Apache Spark Overview

Apr 27, 2020

Share this post

Apache Spark is one of the lightning-fast cluster computing technologies and which is designed for fast computation. It works based on Hadoop MapReduce and it is extending the MapReduce model to efficiently use it for many types of computations, which will include interactive queries and stream processing.

The main feature of Spark is its in-memory cluster computing which will increase the processing speed of any application.

Mainly, Spark is designed in order to cover a wide range of workloads such as batch applications, iterative algorithms, interactive queries and streaming.

Apart from supporting all these workloads in a respective system, it reduces the management burden of maintaining separate tools.

Apache Spark Evolution:

Spark is one of Hadoop’s sub project developed in 2009 in UC Berkeley’s AMPLab by Matei Zaharia. It was Open Sourced in 2010 under a BSD license. It was donated to Apache software foundation in 2013, and now Apache Spark has become a top-level Apache project from Feb-2014.

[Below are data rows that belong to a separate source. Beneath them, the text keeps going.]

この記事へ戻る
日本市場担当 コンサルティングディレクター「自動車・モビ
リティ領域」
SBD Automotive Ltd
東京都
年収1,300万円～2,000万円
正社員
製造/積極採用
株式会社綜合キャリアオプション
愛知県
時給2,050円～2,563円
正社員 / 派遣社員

Apache Spark Architecture:

Apache Spark application consists of two main components: a driver, which converts the user’s code into multiple tasks that can be distributed across worker nodes, and executors, which run on those nodes and execute the tasks assigned to them. Some form of cluster manager is necessary to mediate between the two.

Spark can run in a standalone cluster mode that simply requires the Apache Spark framework and a JVM on each machine in your cluster. However, it’s more likely you’ll want to take advantage of a more robust resource or cluster management system to take care of allocating workers on demand for you. In the enterprise, this will normally mean running on Hadoop YARN (this is how the Cloudera and Hortonworks distributions run Spark jobs), but Apache Spark can also run on Apache Mesos, Kubernetes, and Docker Swarm.

Features of Apache Spark:

Apache Spark has following features.

    • Speed − Spark helps to run an application in Hadoop cluster, up to 100 times faster in memory, and 10 times faster when running on disk. This is possible by reducing number of read/write operations to disk. It stores the intermediate processing data in memory.
    • Supports multiple languages − Spark provides built-in APIs in Java, Scala, or Python. Therefore, you can write applications in different languages. Spark comes up with 80 high-level operators for interactive querying.
    • Advanced Analytics − Spark not only supports ‘Map’ and ‘reduce’. It also supports SQL queries, Streaming data, Machine learning (ML), and Graph algorithms

Spark Built on Hadoop:

The following diagram shows three ways of how Spark can be built with Hadoop components.

There are three ways of Spark deployment as explained below.

    • Standalone − Spark Standalone deployment means Spark occupies the place on top of HDFS (Hadoop Distributed File System) and space is allocated for HDFS, explicitly. Here, Spark and MapReduce will run side by side to cover all spark jobs on cluster.
    • Hadoop Yarn − Hadoop Yarn deployment means, simply, spark runs on Yarn without any pre-installation or root access required. It helps to integrate Spark into Hadoop ecosystem or Hadoop stack. It allows other components to run on top of stack.
    • Spark in MapReduce (SIMR) − Spark in MapReduce is used to launch spark job in addition to standalone deployment. With SIMR, user can start Spark and uses its shell without any administrative access.

Components of Spark:

The following illustration depicts the different components of Spark.

Apache Spark Core

Spark Core is the underlying general execution engine for spark platform that all other functionality is built upon. It provides In-Memory computing and referencing datasets in external storage systems.

Spark SQL

Spark SQL is a component on top of Spark Core that introduces a new data abstraction called SchemaRDD, which provides support for structured and semi-structured data.

Spark Streaming

Spark Streaming leverages Spark Core’s fast scheduling capability to perform streaming analytics. It ingests data in mini-batches and performs RDD (Resilient Distributed Datasets) transformations on those mini-batches of data.

MLlib (Machine Learning Library)

MLlib is a distributed machine learning framework above Spark because of the distributed memory-based Spark architecture. It is, according to benchmarks, done by the MLlib developers against the Alternating Least Squares (ALS) implementations. Spark MLlib is nine times as fast as the Hadoop disk-based version of Apache Mahout (before Mahout gained a Spark interface).


GraphX is a distributed graph-processing framework on top of Spark. It provides an API for expressing graph computation that can model the user-defined graphs by using Pregel abstraction API. It also provides an optimized runtime for this abstraction.